Ein Google-Maps-Bild von Puterbaugh Farms und den dortigen Solaranlagen.
Mitarbeiter von Puterbaugh Farms konnten genügend Module anheben, um Gibbons unter den Modulen herauszubewegen. Er benötigte sofortige Traumaversorgung und wurde in ein nahe gelegenes Krankenhaus gebracht. Gibbons erlitt laut Klageschrift schwere Verletzungen, darunter innere Blutungen, Schäden an der Blase und eine Beckenfraktur. Er verbrachte fünf Tage auf einer Intensivstation und unterzog sich laut Klageschrift Operationen, bei denen neun Knochenschrauben und eine Stahlplatte eingesetzt wurden.

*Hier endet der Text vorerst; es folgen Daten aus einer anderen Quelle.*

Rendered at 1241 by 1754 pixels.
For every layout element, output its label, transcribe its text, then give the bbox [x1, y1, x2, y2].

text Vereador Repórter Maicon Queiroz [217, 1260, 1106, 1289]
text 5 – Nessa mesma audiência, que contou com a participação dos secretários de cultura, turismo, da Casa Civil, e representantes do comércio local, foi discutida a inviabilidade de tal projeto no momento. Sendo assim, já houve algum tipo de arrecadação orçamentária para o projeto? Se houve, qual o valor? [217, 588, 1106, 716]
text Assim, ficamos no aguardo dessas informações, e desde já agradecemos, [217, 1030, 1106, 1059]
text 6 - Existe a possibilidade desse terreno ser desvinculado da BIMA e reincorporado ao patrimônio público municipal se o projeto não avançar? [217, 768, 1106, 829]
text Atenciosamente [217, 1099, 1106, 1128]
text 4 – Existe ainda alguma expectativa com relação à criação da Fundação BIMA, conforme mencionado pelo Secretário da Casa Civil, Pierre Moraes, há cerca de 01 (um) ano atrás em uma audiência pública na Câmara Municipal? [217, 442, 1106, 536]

Das Rechtsteam von Gibbons beauftragte einen Experten für „Holzkisten- und Palettenkonstruktion und -design“, der zu dem Schluss kam, dass die Verpackung zum Versand der Solarmodule mangelhaft gewesen sei. Es wird behauptet, das in den Paletten verwendete Holz sei von minderer Qualität gewesen und die Nägel seien zu schmal und zu kurz gewesen.
Die Klageschrift kommt zu dem Schluss, dass das Verpackungssystem mangelhaft und instabil gewesen sei und die von Canadian Solar bereitgestellten Warnhinweise und Anweisungen unzureichend gewesen seien. Gibbons fordert Schadensersatz für medizinische Versorgung, Verdienstausfall, körperliche Schmerzen, seelisches Leid und Behinderung.
In E-Mails, die der Klageschrift als Anlagen beigefügt sind, bespricht Gibbons mit einem Mitarbeiter von Canadian Solar die Versand- und Handhabungsverfahren des Unternehmens und bittet darum, die Solarmodule horizontal auf Paletten zu lagern, und bezeichnet sie als „tipsy while unloading“. Dieser E-Mail-Austausch ist auf den 21. Aug. datiert, angeblich 10 Tage nach dem Unfall.
Solar Power World hat die beteiligten Parteien um Stellungnahme gebeten und wird bei Vorliegen von Aussagen darüber berichten.